My Winnipeg :: rogerebert.com :: Reviews
I try to evoke, but I have failed! Failed! Disaster! I have tried to evoke the opiations of Guy Maddin, only to discover that Mother in the film is played by Ann Savage, star of “Detour.” Yes! A film in the Great Movies Collection of my Web site! Detour! Rocky road ahead! Savage! Maddin’s father lies in state under a rug in the living room! Dead — not forgotten. Savage stepping around him! Watch your step. Savage! See this film!
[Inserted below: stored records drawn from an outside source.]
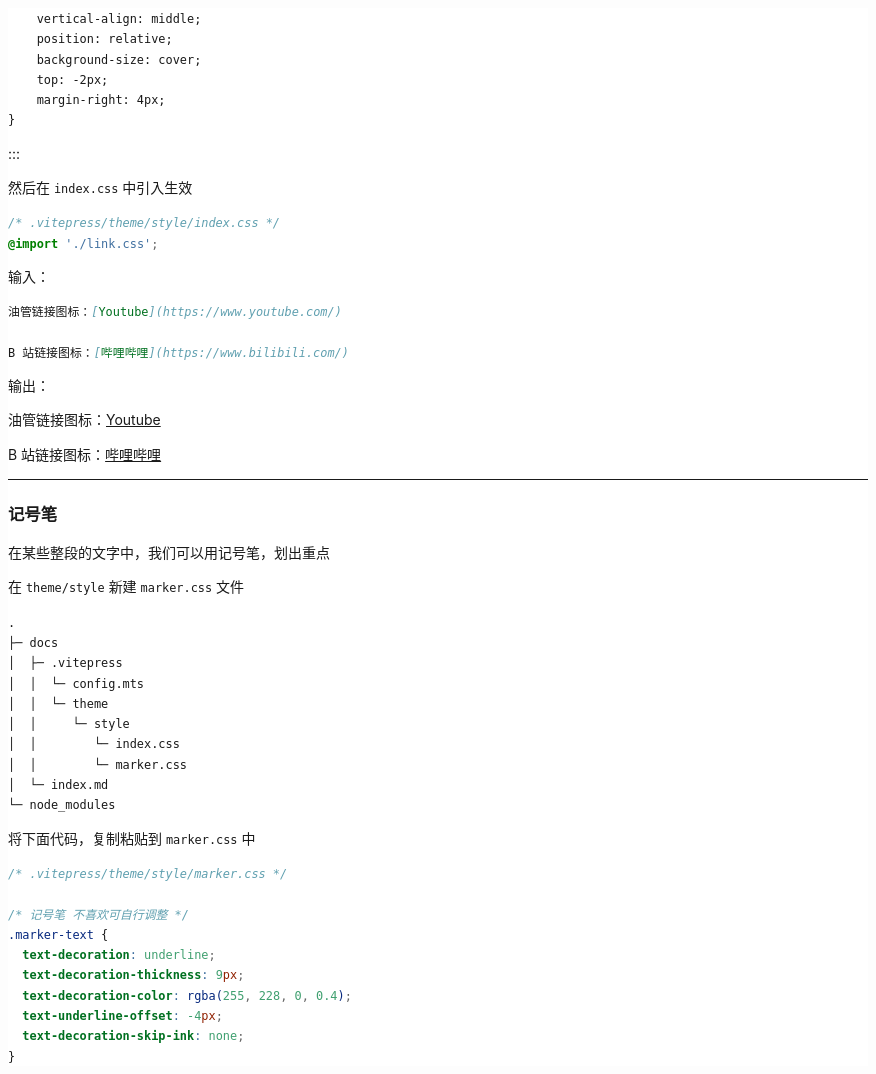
 ```css{6,19} [link.css]
    vertical-align: middle;
    position: relative;
    background-size: cover;
    top: -2px;
    margin-right: 4px;
}
```

:::

然后在 `index.css` 中引入生效

```css
/* .vitepress/theme/style/index.css */
@import './link.css';
```

输入：

```md
油管链接图标：[Youtube](https://www.youtube.com/)

B 站链接图标：[哔哩哔哩](https://www.bilibili.com/)
```

输出：

油管链接图标：[Youtube](https://www.youtube.com/)

B 站链接图标：[哔哩哔哩](https://www.bilibili.com/)

---

### 记号笔

在某些整段的文字中，我们可以用记号笔，划出重点

在 `theme/style` 新建 `marker.css` 文件

```md{8}
.
├─ docs
│  ├─ .vitepress
│  │  └─ config.mts
│  │  └─ theme
│  │     └─ style
│  │        └─ index.css
│  │        └─ marker.css
│  └─ index.md
└─ node_modules
```

将下面代码，复制粘贴到 `marker.css` 中

```css
/* .vitepress/theme/style/marker.css */

/* 记号笔 不喜欢可自行调整 */
.marker-text {
  text-decoration: underline;
  text-decoration-thickness: 9px;
  text-decoration-color: rgba(255, 228, 0, 0.4);
  text-underline-offset: -4px;
  text-decoration-skip-ink: none;
}
```
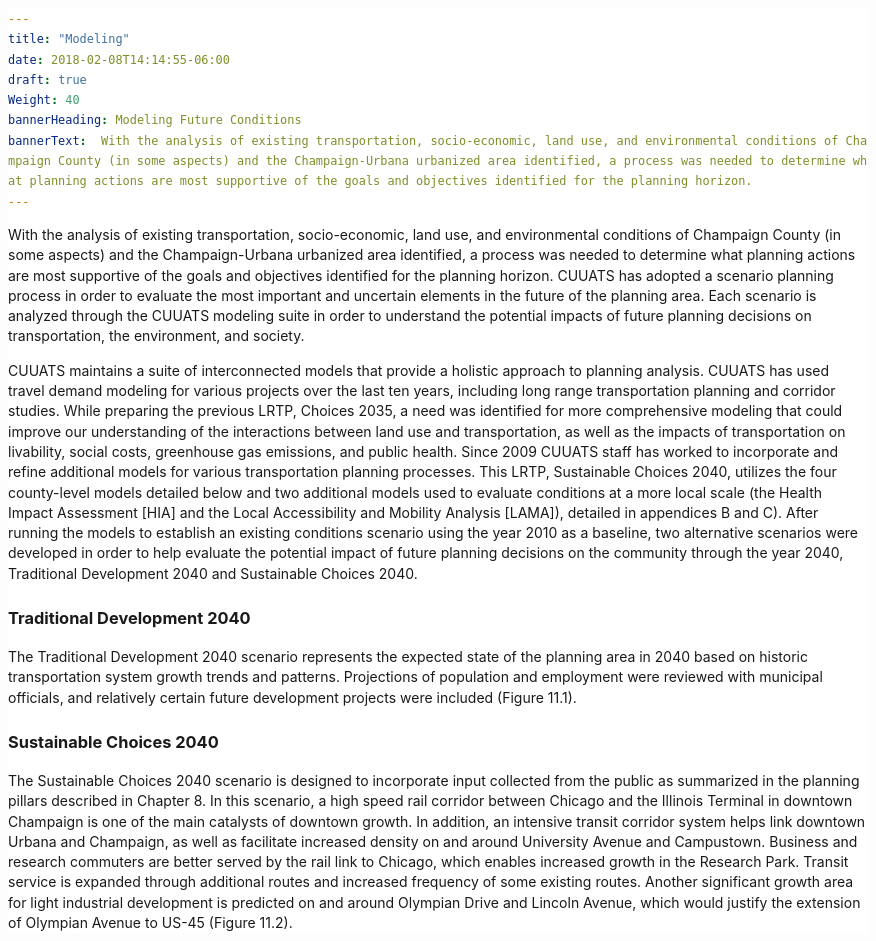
 ```yaml
---
title: "Modeling"
date: 2018-02-08T14:14:55-06:00
draft: true
Weight: 40
bannerHeading: Modeling Future Conditions
bannerText:  With the analysis of existing transportation, socio-economic, land use, and environmental conditions of Champaign County (in some aspects) and the Champaign-Urbana urbanized area identified, a process was needed to determine what planning actions are most supportive of the goals and objectives identified for the planning horizon. 
---
```

With the analysis of existing transportation, socio-economic, land use, and
environmental conditions of Champaign County (in some aspects) and the
Champaign-Urbana urbanized area identified, a process was needed to determine
what planning actions are most supportive of the goals and objectives identified
for the planning horizon. CUUATS has adopted a scenario planning process in
order to evaluate the most important and uncertain elements in the future of the
planning area. Each scenario is analyzed through the CUUATS modeling suite in
order to understand the potential impacts of future planning decisions on
transportation, the environment, and society.

CUUATS maintains a suite of interconnected models that provide a holistic
approach to planning analysis. CUUATS has used travel demand modeling for
various projects over the last ten years, including long range transportation
planning and corridor studies. While preparing the previous LRTP, Choices 2035,
a need was identified for more comprehensive modeling that could improve our
understanding of the interactions between land use and transportation, as well
as the impacts of transportation on livability, social costs, greenhouse gas
emissions, and public health. Since 2009 CUUATS staff has worked to incorporate
and refine additional models for various transportation planning processes. This
LRTP, Sustainable Choices 2040, utilizes the four county-level models detailed
below and two additional models used to evaluate conditions at a more local
scale (the Health Impact Assessment [HIA] and the Local Accessibility and
Mobility Analysis [LAMA]), detailed in appendices B and C). After running the
models to establish an existing conditions scenario using the year 2010 as a
baseline, two alternative scenarios were developed in order to help evaluate the
potential impact of future planning decisions on the community through the year
2040, Traditional Development 2040 and Sustainable Choices 2040.

### Traditional Development 2040
The Traditional Development 2040 scenario represents the expected state of the
planning area in 2040 based on historic transportation system growth trends and
patterns. Projections of population and employment were reviewed with municipal
officials, and relatively certain future development projects were included
(Figure 11.1).

### Sustainable Choices 2040
The Sustainable Choices 2040 scenario is designed to incorporate input collected
from the public as summarized in the planning pillars described in Chapter 8. In
this scenario, a high speed rail corridor between Chicago and the Illinois
Terminal in downtown Champaign is one of the main catalysts of downtown growth.
In addition, an intensive transit corridor system helps link downtown Urbana and
Champaign, as well as facilitate increased density on and around University
Avenue and Campustown. Business and research commuters are better served by the
rail link to Chicago, which enables increased growth in the Research Park.
Transit service is expanded through additional routes and increased frequency of
some existing routes. Another significant growth area for light industrial
development is predicted on and around Olympian Drive and Lincoln Avenue, which
would justify the extension of Olympian Avenue to US-45 (Figure 11.2).
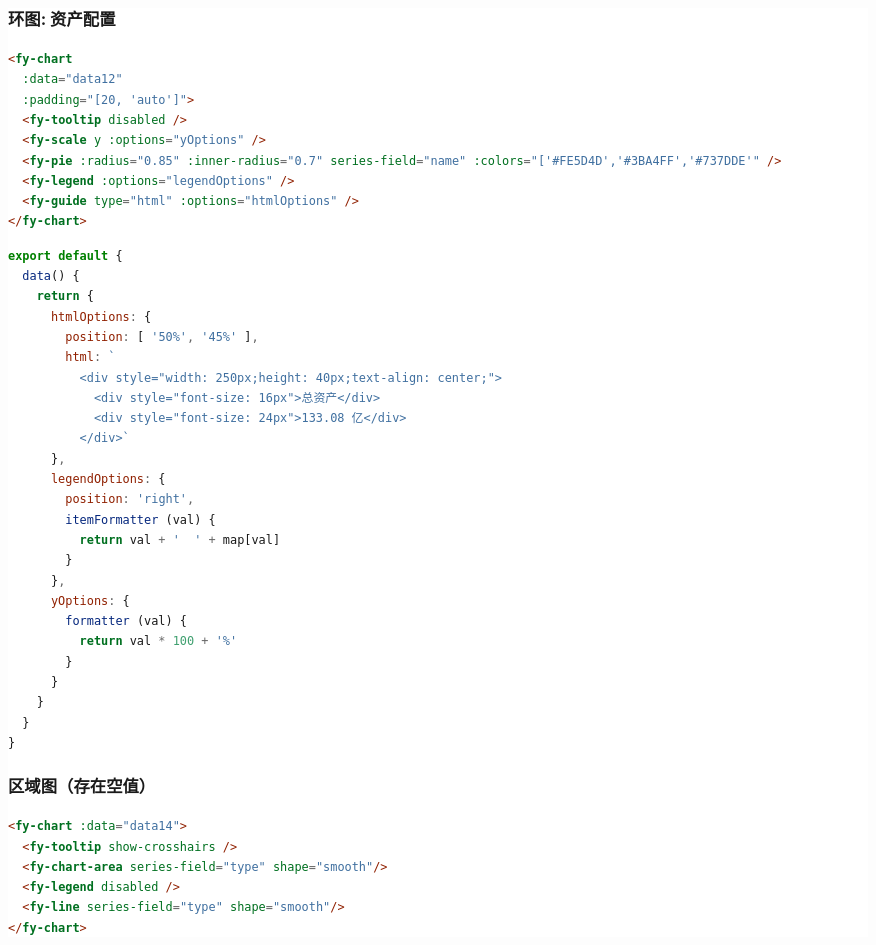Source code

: ### 环图: 资产配置

```html
<fy-chart
  :data="data12"
  :padding="[20, 'auto']">
  <fy-tooltip disabled />
  <fy-scale y :options="yOptions" />
  <fy-pie :radius="0.85" :inner-radius="0.7" series-field="name" :colors="['#FE5D4D','#3BA4FF','#737DDE'" />
  <fy-legend :options="legendOptions" />
  <fy-guide type="html" :options="htmlOptions" />
</fy-chart>
```

```javascript
export default {
  data() {
    return {
      htmlOptions: {
        position: [ '50%', '45%' ],
        html: `
          <div style="width: 250px;height: 40px;text-align: center;">
            <div style="font-size: 16px">总资产</div>
            <div style="font-size: 24px">133.08 亿</div>
          </div>`
      },
      legendOptions: {
        position: 'right',
        itemFormatter (val) {
          return val + '  ' + map[val]
        }
      },
      yOptions: {
        formatter (val) {
          return val * 100 + '%'
        }
      }
    }
  }
}
```

### 区域图（存在空值）

```html
<fy-chart :data="data14">
  <fy-tooltip show-crosshairs />
  <fy-chart-area series-field="type" shape="smooth"/>
  <fy-legend disabled />
  <fy-line series-field="type" shape="smooth"/>
</fy-chart>
```
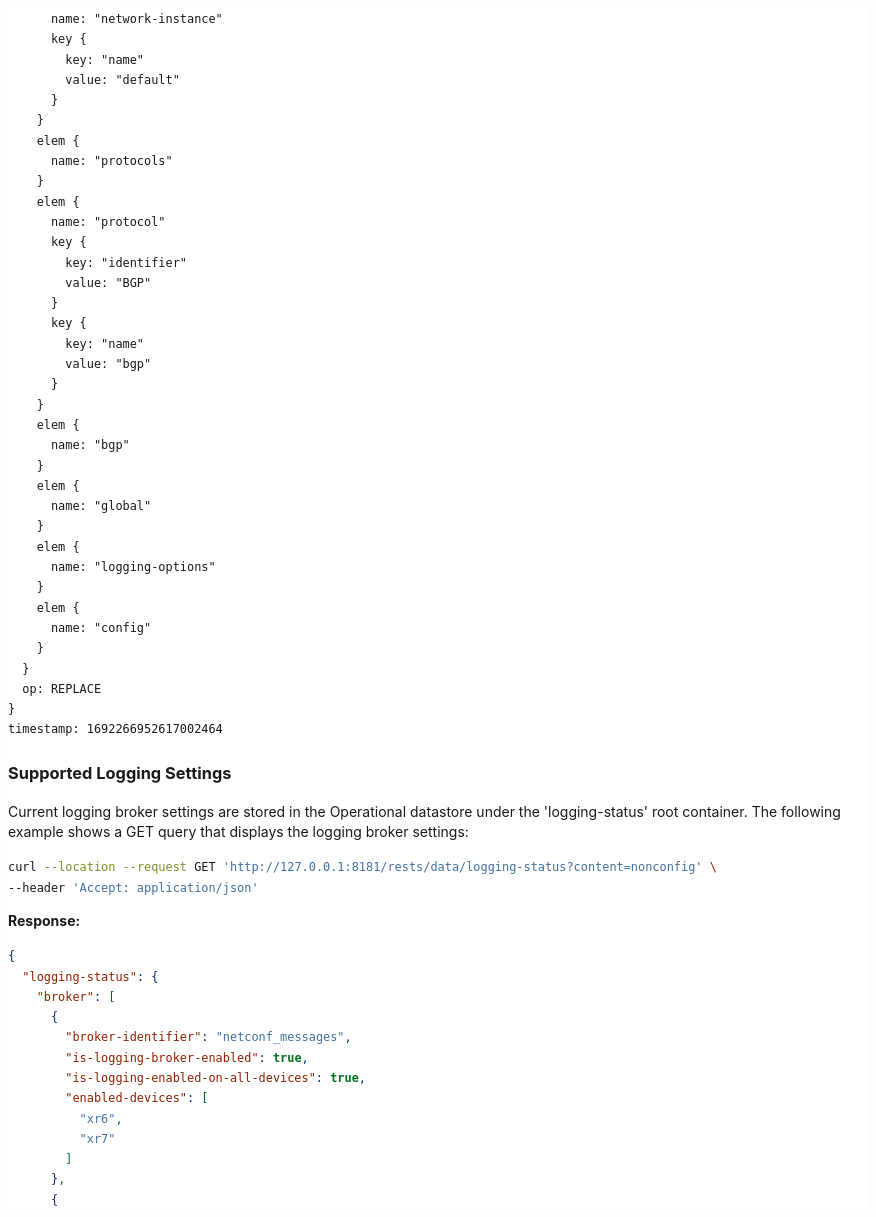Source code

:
 ```
      name: "network-instance"
      key {
        key: "name"
        value: "default"
      }
    }
    elem {
      name: "protocols"
    }
    elem {
      name: "protocol"
      key {
        key: "identifier"
        value: "BGP"
      }
      key {
        key: "name"
        value: "bgp"
      }
    }
    elem {
      name: "bgp"
    }
    elem {
      name: "global"
    }
    elem {
      name: "logging-options"
    }
    elem {
      name: "config"
    }
  }
  op: REPLACE
}
timestamp: 1692266952617002464
```

### Supported Logging Settings

Current logging broker settings are stored in the Operational datastore
under the 'logging-status' root container. The following example shows a
GET query that displays the logging broker settings:

```bash GET Logging Status
curl --location --request GET 'http://127.0.0.1:8181/rests/data/logging-status?content=nonconfig' \
--header 'Accept: application/json'
```

**Response:**

```json Status:
{
  "logging-status": {
    "broker": [
      {
        "broker-identifier": "netconf_messages",
        "is-logging-broker-enabled": true,
        "is-logging-enabled-on-all-devices": true,
        "enabled-devices": [
          "xr6",
          "xr7"
        ]
      },
      {
```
Guy Maddin is pretty incomparable. I remember I told my sister to see The Saddest Music in the World, and she called me back to tell me that she hated it and couldn’t even make it through the whole thing. My Winnipeg has got Ebert and most other critics in some kind of spastic fit. As always, though, it appears that Jim Hoberman has found the words:
“Who is alive anymore?” Maddin wonders as the movie wends toward closure. “It’s so hard to remember.” For anyone familiar with his oeuvre, My Winnipeg is additionally ghost-haunted. In the course of this clanging, spectral memoir, all of the artist’s previous movies—from his underground mock epic Tales from the Gimli Hospital through his faux–Soviet silent The Heart of the World to his period spectacular The Saddest Music in the World—come to mind. A conquistador like Werner Herzog sets off for Antarctica to find himself. But for Guy Maddin, the whole world is Winnipeg.